В коридоре что-то брякнуло. «Внук пришел?» - спрашиваю Василия Яковлевича. Нет, это зять, сейчас козу доить будет, пояснил он. Оказывается, кроме двух котят и свиней у них еще есть коза. Из холодного закута, где она живет, зять Леша пустил козу в прихожую. Белая, с длинной шерстью и небольшими рожками, перебирая копытцами, она доверчиво ткнулась в ноги Василию Яковлевичу. Знает, что хозяин приготовил для нее лакомство - капустную кочерыжку.

Пока символ года аппетитно хрустела, зять протер ей вымя, и первые струйки молока ударили в подставленное блюдо. Я ахала, устраивая козе фотосессию, а Леша разлил молоко по кружкам и поставил рядом с горячим чаем - угощайтесь!

- Он любит заниматься животными, - хвалил зятя хозяин. - С Гарифьянова приезжает сюда каждый день доить Машку. Три тюка сена ей купил. Еще у меня два поросенка есть. Сало сам солю, попробуйте.

В свои 86 лет Василий Яковлевич в хорошей физической форме, с прекрасной памятью. «Отца своего я по годам пережил, - рассказывает он, - а мама умерла в 90 лет». Несмотря на военное детство, трудности и лишения, живет ветеран интересно.
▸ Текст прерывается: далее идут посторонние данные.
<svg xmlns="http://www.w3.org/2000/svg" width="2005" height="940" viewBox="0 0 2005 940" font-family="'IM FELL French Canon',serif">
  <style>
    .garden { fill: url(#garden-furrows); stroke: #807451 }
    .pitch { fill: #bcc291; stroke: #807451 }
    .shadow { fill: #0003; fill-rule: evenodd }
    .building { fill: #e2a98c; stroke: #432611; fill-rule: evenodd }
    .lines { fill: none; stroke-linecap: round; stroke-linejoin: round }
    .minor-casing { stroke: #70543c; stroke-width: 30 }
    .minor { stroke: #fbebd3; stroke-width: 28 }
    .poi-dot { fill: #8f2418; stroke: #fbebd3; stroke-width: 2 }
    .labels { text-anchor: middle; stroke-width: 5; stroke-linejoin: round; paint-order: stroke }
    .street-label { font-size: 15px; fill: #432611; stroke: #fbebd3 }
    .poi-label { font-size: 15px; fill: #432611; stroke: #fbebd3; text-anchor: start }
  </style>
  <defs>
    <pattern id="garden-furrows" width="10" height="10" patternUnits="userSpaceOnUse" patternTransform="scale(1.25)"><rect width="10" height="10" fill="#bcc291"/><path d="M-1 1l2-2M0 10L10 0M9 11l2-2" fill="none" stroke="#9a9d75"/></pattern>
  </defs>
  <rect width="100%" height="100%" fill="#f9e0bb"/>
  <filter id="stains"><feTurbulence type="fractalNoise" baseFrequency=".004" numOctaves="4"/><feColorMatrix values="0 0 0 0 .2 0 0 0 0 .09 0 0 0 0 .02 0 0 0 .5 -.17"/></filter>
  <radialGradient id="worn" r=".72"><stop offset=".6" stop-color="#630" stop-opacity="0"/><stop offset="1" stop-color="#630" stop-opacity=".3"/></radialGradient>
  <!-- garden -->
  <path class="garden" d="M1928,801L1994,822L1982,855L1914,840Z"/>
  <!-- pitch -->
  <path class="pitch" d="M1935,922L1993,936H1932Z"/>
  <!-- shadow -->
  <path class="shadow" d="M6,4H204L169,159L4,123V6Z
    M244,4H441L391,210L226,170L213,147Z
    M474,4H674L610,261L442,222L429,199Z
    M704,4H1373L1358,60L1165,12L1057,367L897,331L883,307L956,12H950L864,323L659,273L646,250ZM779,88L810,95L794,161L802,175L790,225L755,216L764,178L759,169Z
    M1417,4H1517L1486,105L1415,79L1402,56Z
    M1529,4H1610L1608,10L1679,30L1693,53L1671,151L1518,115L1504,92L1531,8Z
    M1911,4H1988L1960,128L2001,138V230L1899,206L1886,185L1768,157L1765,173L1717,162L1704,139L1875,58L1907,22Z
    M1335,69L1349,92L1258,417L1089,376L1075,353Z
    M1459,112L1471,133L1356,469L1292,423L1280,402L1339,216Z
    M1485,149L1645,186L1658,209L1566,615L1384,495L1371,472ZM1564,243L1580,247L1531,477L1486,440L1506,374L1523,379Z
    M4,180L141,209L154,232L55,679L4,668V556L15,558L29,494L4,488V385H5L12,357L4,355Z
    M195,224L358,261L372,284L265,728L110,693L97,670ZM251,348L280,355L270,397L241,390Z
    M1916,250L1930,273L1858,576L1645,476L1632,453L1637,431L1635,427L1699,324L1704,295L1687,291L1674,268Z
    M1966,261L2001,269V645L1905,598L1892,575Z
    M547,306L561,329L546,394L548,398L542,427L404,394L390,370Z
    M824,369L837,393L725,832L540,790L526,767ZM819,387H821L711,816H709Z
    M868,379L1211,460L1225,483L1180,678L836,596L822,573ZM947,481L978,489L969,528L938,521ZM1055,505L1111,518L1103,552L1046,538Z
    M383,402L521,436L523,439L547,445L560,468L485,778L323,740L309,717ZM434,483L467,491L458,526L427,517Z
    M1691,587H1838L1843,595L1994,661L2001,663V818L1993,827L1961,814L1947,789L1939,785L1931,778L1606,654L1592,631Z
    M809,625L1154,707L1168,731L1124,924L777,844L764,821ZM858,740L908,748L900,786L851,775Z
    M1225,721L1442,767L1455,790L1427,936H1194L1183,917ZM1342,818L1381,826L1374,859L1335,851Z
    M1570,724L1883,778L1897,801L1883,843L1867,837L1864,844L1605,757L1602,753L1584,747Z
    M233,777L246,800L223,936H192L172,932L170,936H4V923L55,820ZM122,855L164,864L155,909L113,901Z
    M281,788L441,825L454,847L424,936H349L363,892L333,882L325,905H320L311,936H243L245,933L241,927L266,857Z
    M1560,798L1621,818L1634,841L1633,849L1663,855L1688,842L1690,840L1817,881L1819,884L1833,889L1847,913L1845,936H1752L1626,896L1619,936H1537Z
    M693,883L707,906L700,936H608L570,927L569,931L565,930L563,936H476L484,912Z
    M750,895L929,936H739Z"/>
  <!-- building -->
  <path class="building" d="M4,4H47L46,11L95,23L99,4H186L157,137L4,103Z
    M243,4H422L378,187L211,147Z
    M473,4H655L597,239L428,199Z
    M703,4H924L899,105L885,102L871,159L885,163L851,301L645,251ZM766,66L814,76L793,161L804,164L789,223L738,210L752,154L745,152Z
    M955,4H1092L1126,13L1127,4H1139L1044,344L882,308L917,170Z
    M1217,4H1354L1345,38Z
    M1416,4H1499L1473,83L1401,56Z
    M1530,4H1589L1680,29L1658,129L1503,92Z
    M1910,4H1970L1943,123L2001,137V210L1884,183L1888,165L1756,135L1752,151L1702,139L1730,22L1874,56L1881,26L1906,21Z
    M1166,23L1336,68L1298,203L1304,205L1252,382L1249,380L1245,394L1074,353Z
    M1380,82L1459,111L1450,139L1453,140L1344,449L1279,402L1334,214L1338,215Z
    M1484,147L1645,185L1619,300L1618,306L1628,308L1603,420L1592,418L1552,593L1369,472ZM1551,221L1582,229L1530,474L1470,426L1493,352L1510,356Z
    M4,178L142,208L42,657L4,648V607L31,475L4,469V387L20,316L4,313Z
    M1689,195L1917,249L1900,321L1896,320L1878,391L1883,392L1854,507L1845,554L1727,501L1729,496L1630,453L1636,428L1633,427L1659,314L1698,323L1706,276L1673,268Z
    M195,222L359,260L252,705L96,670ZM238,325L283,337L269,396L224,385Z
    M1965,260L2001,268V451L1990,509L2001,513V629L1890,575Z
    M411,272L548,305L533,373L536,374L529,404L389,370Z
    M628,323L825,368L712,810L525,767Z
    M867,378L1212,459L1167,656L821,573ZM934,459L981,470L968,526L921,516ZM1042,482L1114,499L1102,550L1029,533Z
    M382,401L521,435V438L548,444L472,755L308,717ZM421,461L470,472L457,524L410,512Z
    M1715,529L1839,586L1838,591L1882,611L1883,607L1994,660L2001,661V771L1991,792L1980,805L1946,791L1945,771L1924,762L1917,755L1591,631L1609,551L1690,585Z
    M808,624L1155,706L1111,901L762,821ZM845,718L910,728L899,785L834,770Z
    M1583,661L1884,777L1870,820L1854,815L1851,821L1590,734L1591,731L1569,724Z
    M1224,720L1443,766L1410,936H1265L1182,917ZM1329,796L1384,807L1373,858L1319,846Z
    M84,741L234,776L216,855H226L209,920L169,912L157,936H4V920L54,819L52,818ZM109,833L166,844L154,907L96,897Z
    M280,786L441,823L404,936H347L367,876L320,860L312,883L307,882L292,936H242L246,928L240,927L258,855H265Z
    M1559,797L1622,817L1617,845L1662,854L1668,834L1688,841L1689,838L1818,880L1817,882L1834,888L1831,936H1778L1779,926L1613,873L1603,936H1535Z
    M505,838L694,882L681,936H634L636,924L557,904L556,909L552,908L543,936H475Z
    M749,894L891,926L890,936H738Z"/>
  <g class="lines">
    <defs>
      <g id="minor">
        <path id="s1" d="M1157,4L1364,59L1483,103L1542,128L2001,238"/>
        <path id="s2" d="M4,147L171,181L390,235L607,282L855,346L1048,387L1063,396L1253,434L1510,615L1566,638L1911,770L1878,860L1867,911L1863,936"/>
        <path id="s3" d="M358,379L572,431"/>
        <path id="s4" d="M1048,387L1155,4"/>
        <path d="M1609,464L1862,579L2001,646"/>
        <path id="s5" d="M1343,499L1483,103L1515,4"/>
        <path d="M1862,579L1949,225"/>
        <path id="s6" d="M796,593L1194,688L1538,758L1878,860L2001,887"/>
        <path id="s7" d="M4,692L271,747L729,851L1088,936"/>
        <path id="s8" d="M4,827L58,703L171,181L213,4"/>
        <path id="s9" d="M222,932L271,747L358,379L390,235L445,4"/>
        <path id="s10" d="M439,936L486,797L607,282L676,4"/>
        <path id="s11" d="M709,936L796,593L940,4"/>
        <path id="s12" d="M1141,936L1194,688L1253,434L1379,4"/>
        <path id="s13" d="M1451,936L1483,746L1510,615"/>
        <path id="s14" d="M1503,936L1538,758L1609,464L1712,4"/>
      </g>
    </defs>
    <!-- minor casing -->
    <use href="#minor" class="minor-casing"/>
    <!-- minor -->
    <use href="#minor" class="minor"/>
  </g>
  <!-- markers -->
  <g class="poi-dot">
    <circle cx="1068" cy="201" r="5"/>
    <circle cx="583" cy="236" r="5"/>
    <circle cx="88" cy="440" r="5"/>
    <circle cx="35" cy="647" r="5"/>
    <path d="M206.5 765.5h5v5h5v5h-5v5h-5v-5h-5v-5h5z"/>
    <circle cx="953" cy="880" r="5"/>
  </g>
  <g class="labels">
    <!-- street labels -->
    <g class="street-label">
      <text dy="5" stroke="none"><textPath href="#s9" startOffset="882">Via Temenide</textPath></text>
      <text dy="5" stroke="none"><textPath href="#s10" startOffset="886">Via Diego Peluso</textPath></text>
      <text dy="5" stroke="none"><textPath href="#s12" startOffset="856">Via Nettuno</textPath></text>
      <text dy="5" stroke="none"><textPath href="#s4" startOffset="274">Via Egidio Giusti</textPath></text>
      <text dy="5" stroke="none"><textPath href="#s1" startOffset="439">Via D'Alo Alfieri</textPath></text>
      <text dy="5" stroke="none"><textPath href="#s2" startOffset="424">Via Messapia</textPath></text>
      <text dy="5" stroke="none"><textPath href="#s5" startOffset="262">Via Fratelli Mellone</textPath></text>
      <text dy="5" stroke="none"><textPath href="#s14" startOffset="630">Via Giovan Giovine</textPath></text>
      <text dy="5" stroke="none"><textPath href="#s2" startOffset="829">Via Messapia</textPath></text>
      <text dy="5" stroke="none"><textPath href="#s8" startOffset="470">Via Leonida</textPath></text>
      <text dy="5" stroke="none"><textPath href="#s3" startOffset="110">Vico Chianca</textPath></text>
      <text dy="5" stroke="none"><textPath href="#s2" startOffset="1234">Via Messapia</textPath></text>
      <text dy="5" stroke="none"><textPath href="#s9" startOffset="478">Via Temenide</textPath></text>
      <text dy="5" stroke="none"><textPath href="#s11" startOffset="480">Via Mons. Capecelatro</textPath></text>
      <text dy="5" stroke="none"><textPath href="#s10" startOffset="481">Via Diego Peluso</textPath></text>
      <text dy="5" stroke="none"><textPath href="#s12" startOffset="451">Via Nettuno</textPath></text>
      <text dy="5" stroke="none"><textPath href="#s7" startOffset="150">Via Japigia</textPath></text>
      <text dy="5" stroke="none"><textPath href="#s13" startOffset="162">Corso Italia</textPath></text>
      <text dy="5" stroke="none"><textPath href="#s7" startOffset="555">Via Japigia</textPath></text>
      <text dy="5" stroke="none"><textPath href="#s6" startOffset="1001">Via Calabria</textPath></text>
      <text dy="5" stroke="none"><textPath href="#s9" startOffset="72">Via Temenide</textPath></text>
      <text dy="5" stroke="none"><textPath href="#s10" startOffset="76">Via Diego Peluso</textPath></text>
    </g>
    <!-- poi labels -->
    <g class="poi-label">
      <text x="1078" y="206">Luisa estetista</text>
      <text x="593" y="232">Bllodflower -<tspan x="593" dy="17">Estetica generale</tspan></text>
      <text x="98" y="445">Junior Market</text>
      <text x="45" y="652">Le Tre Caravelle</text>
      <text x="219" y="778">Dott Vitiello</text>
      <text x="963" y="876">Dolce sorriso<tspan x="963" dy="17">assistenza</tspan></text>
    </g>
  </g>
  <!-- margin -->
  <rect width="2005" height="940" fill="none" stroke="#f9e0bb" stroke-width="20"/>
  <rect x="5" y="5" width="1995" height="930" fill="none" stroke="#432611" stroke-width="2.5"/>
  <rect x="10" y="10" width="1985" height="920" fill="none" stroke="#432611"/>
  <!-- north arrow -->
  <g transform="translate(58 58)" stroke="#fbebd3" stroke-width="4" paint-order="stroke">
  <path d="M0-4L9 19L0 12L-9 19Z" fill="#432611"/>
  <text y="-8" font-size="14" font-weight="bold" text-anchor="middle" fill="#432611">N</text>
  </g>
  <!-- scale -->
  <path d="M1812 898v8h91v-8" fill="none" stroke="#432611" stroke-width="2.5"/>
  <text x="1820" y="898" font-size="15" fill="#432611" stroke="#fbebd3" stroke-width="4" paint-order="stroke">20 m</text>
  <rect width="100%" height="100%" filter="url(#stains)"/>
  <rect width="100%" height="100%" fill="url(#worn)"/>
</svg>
Привитая школьной учительницей по литературе любовь к чтению обернулась писательским зудом. Из-под пера пожилого штукатура льются на бумагу щемящие строки о детских впечатлениях.

Из рассказа «Путешествие в детство»

«...И вдруг в наше счастливое безоблачное детство вторглось страшное слово »война«. Первым признаком надвигающихся бед стали проводы мужчин. На подводах ехали на пристань мобилизованные. На одной из них ехал мамин брат. Они с матерью обнялись, попрощались. С фронта он не вернулся, пропал без вести. С пристани ехали беженцы, потом в городе появились эвакуированные. Цены на базаре тут же подскочили вдвое, появились очереди за хлебом по карточкам. На ладони химическим карандашом писали номер.

Потом вместо хлеба по карточкам стали отоваривать овсяную муку с отрубями. Из них делали овсяный кисель, жидкий, потому что отруби замачивали несколько раз. Зима 1941 года была особенно трудной. Не было ни еды, ни дров. А тут еще мама сломала руку. Она работала прачкой в хирургическом отделении. Мыло, которое им давали по норме в больнице, она старалась экономить, чтобы потом обменять на картошку. Белье стирали руками, и пальцы мама обдирала в кровь. Что такое белье хирургического отделения, знают только прачки.

Бывало, шли мы с матерью в деревню по дороге. В котомке мыло и кое-какие вещички на обмен. Мать, молодая, еще красивая женщина, очень стеснялась входить в избу. Нужно было не столько торговаться, сколько выпрашивать. Часто я видел на ее лице слезы...»

- Много еще чего можно вспомнить из того голодного и тревожного времени, - сказал мне на прощание ветеран. - Главное, чтобы нашим детям и внукам не довелось испытать то, что пережили мы.